Breaking the Rules Revisited
I had a great week at the Chautauqua Institution, taking in speakers and events, jogging the grounds, and conducting a writing workshop with five fantastic women writers. But the event that seemed to draw the most attention was the brown bag lunch I gave on my very last day as writer in residence there, a talk entitled “Great Writing Advice You Might Want to Ignore.” The audience had an abundance of terrific questions and comments.
As noted in one of my previous posts here, I’ve been circling around this topic for some time. Writing is intuitive and rules can oftentimes challenge the intuition. Rules, in and of themselves, are not bad. But they need to match the person and the individual circumstances. The wrong rules or advice at the wrong time, and all hell breaks loose.
Here is just a short list of writing “rules” I determined I needed to break, in order to reinvigorate my creative process:
1) Write what you know. I’ve found it better to write about things I know nothing about so that my imagine can run wild.
2) Write every day. Sometimes, our brains and hearts need a break. Writing isn’t just about producing words; it’s also about living.

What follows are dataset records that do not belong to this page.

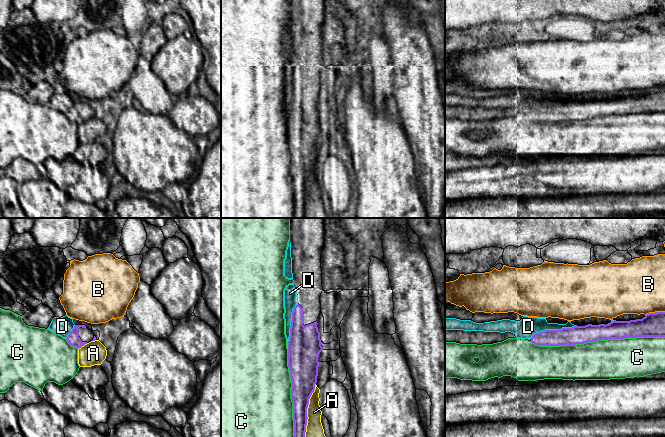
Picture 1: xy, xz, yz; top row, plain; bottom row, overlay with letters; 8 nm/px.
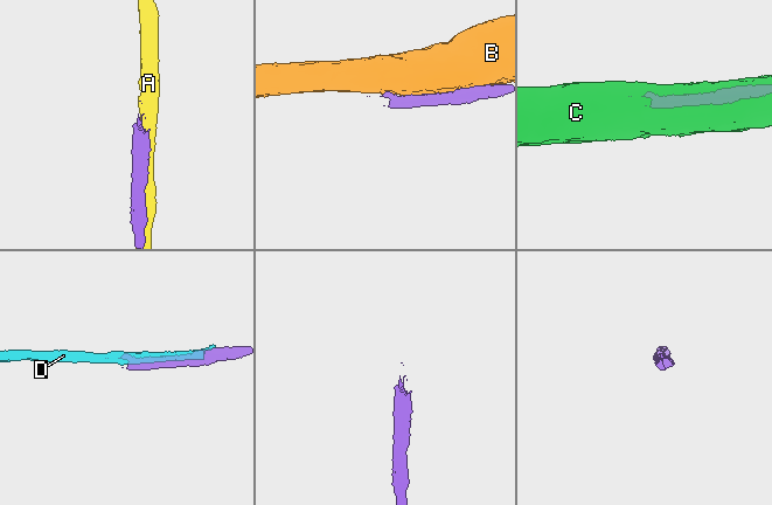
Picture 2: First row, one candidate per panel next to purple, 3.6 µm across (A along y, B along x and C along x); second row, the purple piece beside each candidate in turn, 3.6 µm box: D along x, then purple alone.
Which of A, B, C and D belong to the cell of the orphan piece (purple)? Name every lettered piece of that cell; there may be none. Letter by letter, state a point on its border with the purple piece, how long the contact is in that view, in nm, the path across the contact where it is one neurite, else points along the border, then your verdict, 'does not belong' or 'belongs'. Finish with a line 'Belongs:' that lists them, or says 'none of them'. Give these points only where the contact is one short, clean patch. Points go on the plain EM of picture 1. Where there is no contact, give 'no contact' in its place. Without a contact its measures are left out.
A: xz (306, 188) | 480 nm | does not belong
B: yz (655, 88) | 160 nm | does not belong
C: yz (597, 116) | 1100 nm | does not belong
D: yz (553, 106) | 400 nm | does not belong
Belongs: none of them

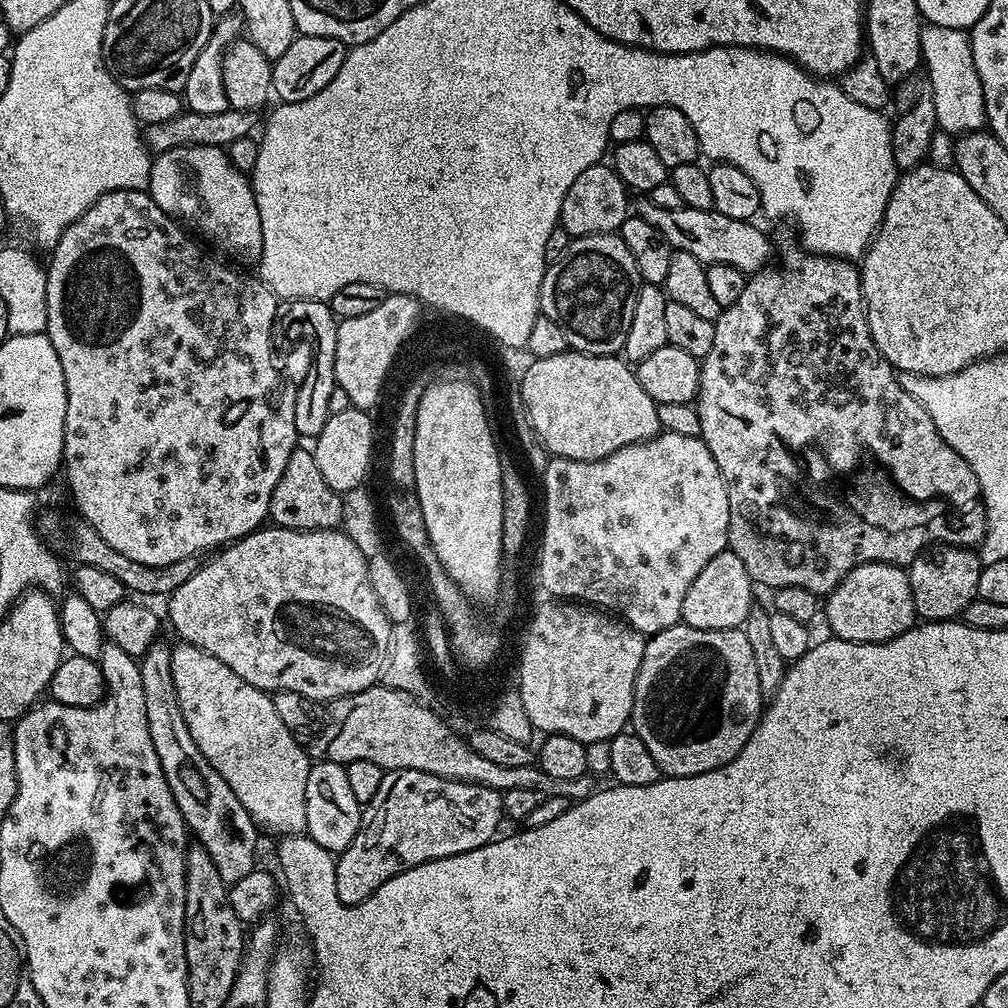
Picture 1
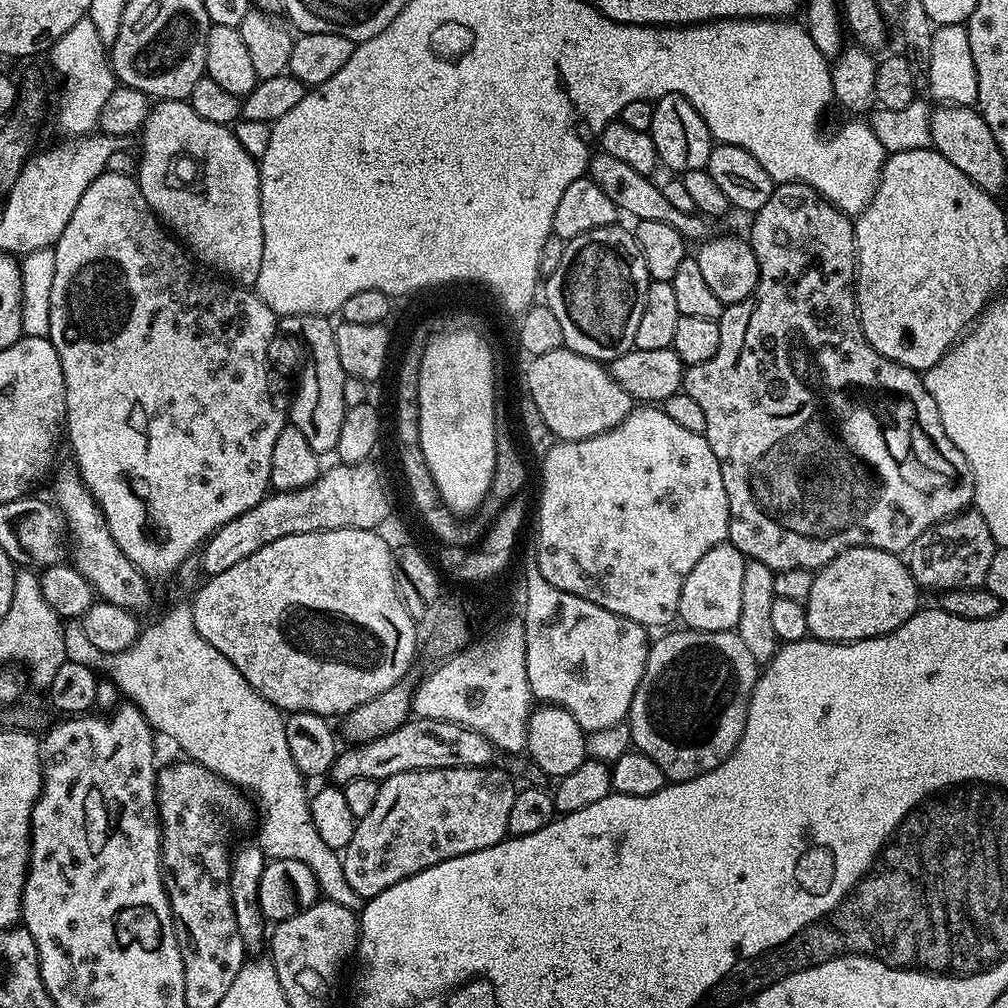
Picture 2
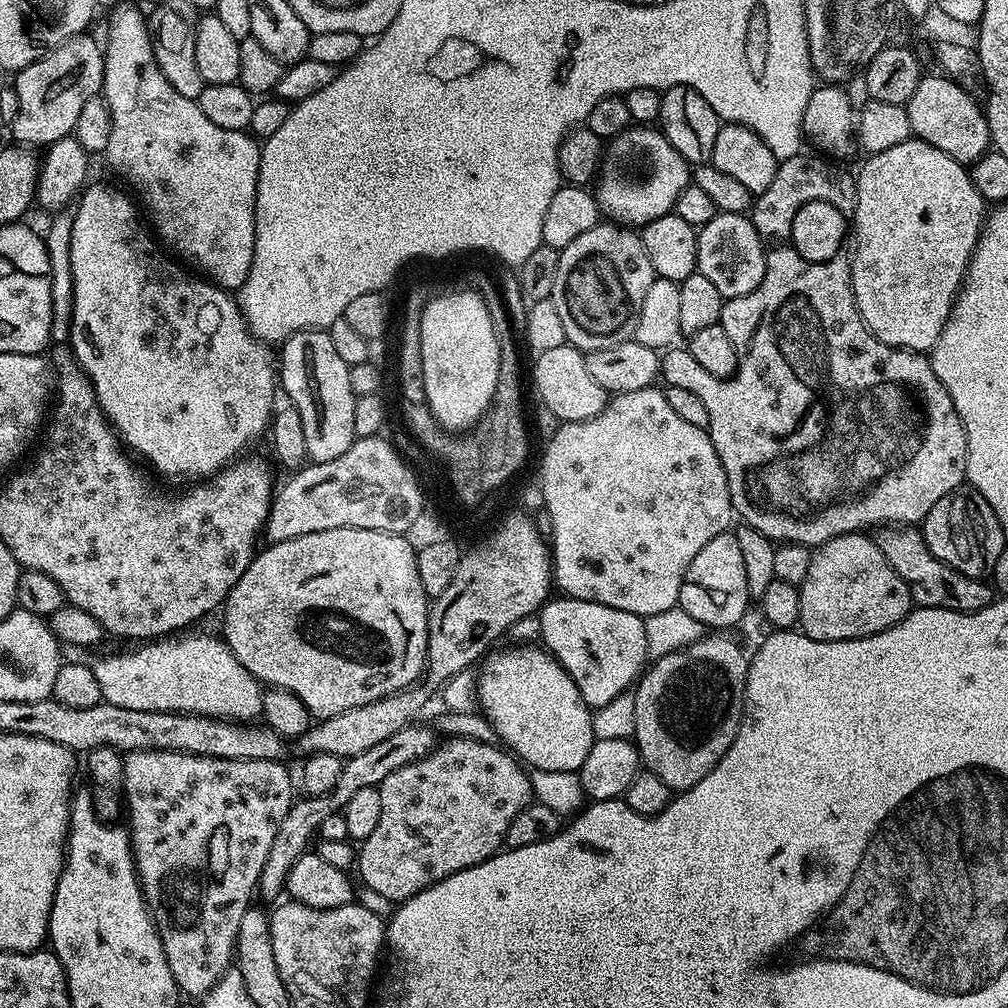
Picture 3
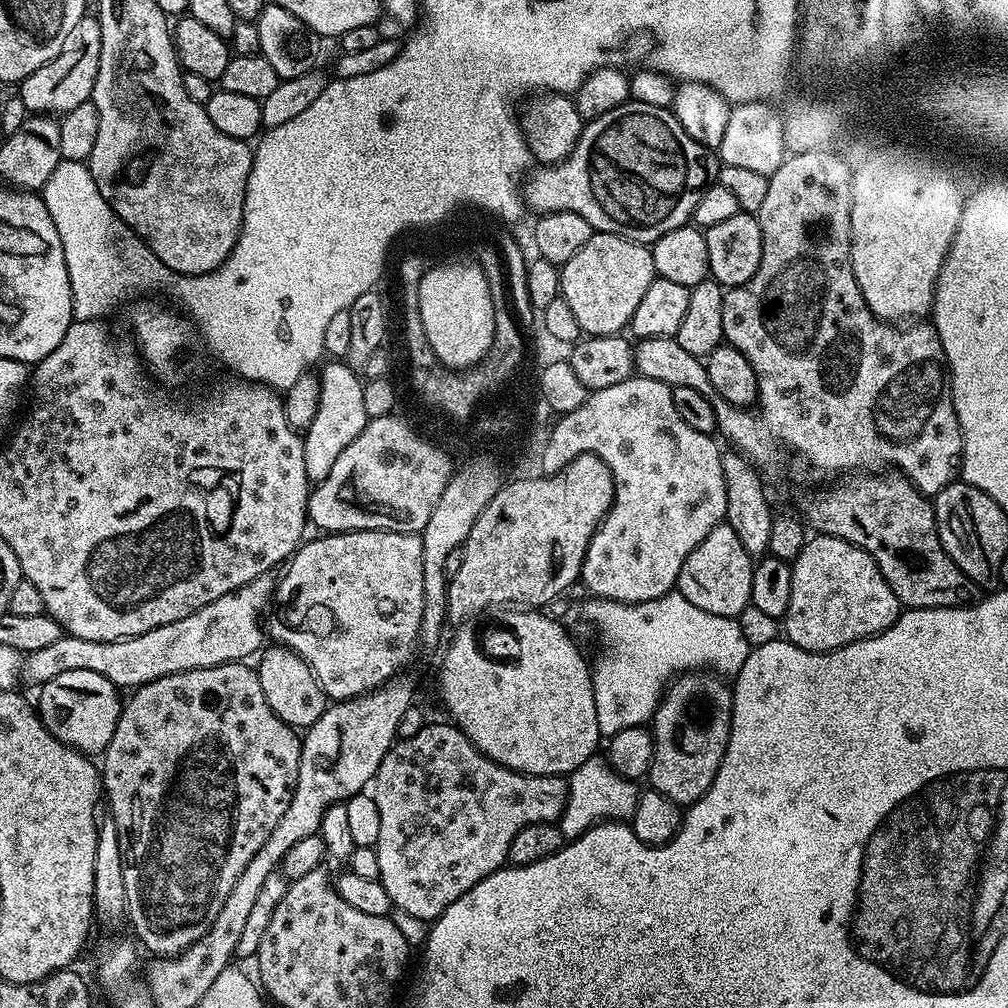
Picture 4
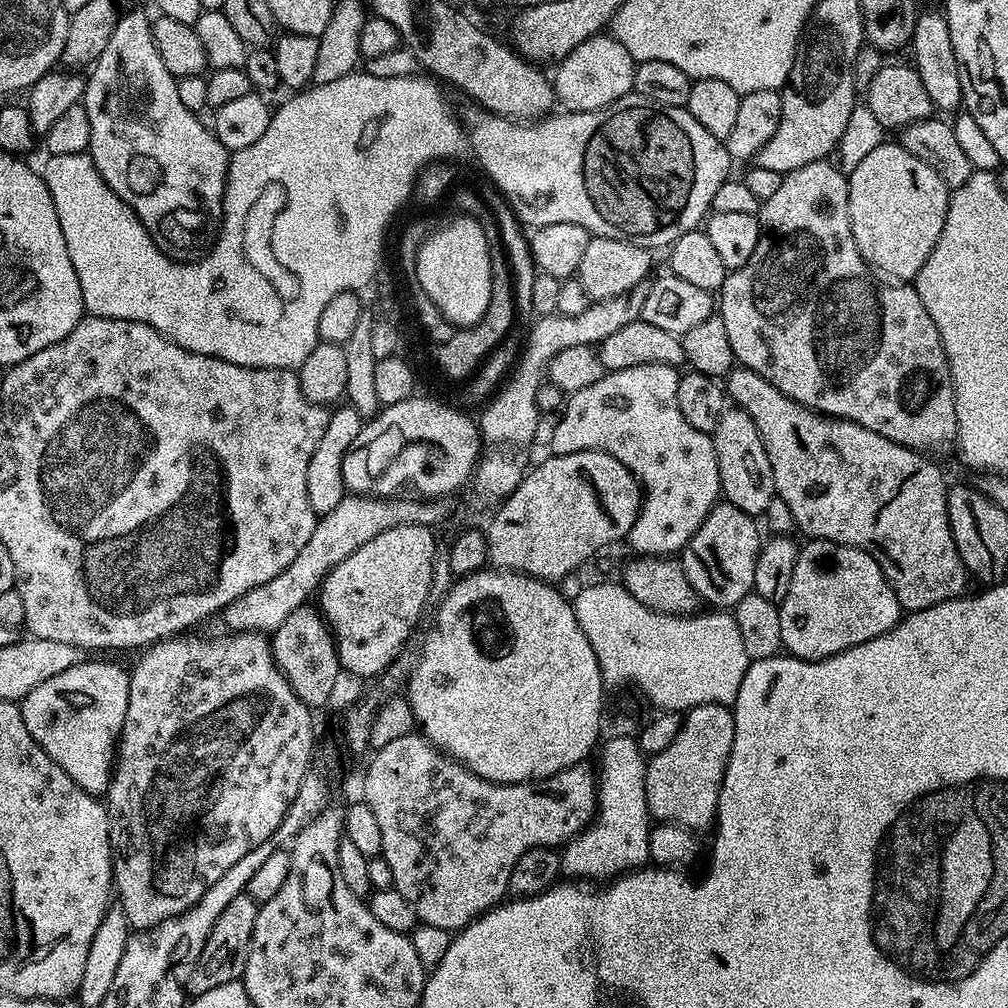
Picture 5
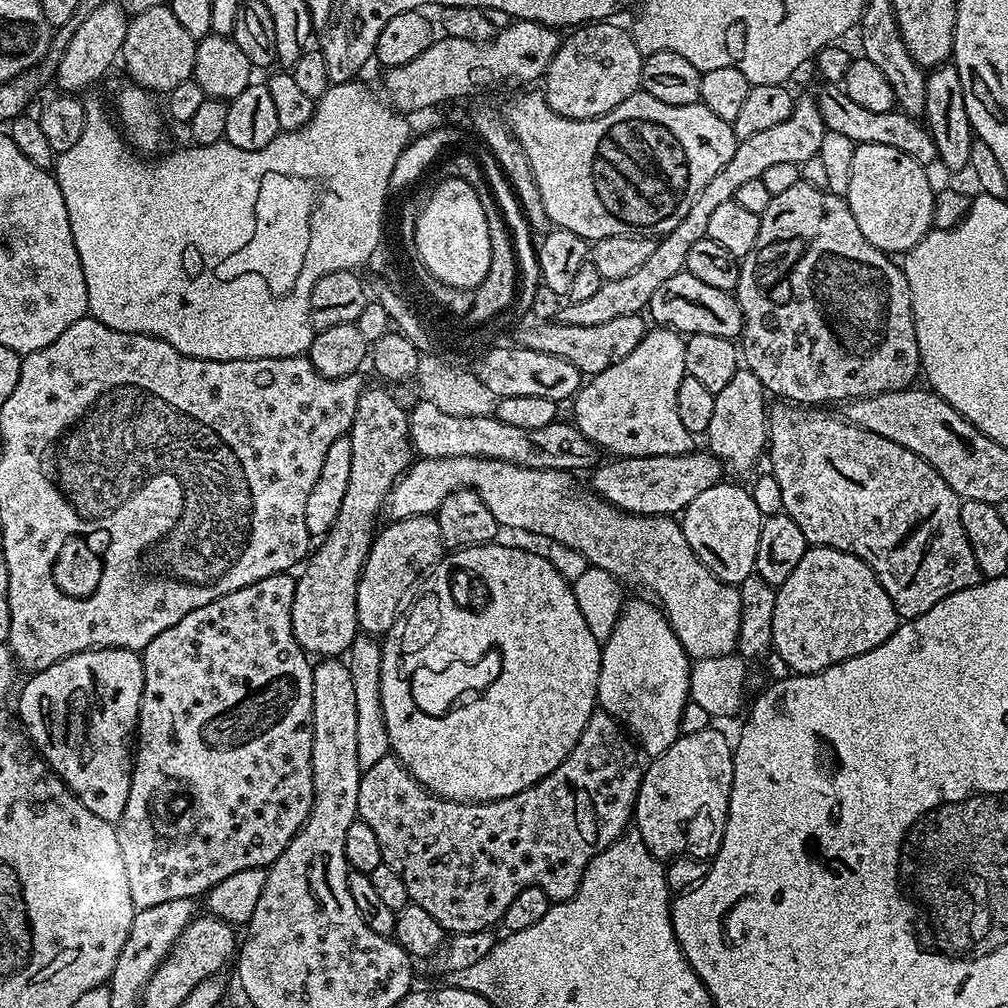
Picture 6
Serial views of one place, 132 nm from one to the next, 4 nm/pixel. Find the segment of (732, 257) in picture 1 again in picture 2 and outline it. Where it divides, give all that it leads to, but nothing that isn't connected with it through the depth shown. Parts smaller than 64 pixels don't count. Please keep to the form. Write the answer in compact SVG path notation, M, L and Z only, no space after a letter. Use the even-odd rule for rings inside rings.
M597 151L588 164L587 175L606 194L606 198L610 198L610 202L614 202L616 209L623 215L625 212L626 215L632 216L633 221L666 222L666 226L674 226L674 230L678 230L688 242L692 242L692 240L703 242L709 239L709 221L705 217L696 212L674 210L674 206L670 206L670 202L666 202L661 185L655 184L652 176L638 174L638 170L625 166L618 158L610 158L610 154Z

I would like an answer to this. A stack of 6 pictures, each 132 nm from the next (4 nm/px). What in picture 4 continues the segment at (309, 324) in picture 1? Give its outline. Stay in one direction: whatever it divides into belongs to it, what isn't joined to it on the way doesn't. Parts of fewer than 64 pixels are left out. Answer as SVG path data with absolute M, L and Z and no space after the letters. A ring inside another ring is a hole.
M344 362L328 363L332 364L326 365L318 372L320 377L318 414L314 414L314 422L310 422L310 426L303 433L306 474L312 482L319 482L322 478L326 478L326 474L330 474L342 450L346 450L346 446L350 446L350 442L354 442L354 438L362 434L370 419L362 399L365 381L358 375L357 369Z

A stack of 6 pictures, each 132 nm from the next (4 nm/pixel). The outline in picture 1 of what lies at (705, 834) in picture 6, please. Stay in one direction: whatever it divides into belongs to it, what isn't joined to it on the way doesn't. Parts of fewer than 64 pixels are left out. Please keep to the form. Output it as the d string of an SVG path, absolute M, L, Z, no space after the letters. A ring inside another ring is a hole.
M681 622L647 637L632 699L630 728L646 742L646 750L654 754L654 762L665 777L697 776L725 768L746 746L762 715L760 700L754 650L750 650L750 638L740 628L698 630Z

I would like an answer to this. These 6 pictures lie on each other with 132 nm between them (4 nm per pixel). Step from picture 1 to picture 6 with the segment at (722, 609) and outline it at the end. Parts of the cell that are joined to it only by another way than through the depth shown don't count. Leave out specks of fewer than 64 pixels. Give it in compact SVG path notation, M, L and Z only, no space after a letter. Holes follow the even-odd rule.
M721 482L702 490L690 506L686 506L680 520L680 528L690 542L690 550L698 554L702 566L710 570L722 582L739 586L756 570L758 558L758 534L764 525L764 517L755 504L751 491L740 484Z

3) Don’t take breaks. This is a lot like the above, but is more often applied to that time when you are about to conclude one project. Many of us need space and time to fill the well; launching off onto another, new project, may be premature.
4) Find an artistic community. Community can be a terrific thing, a great source of support. It can also foment envy and anxiety, as we measure ourselves against the accomplishments of others. Envy and anxiety can be paralyzing.
5) Write through the pain. We’re told artistic pursuits are hard, sometimes even painful. But they shouldn’t make you miserable. If they are, consider why you are doing what you’re doing; chances are, your motives are wrong.
There are many more, but I’ll stop there for now.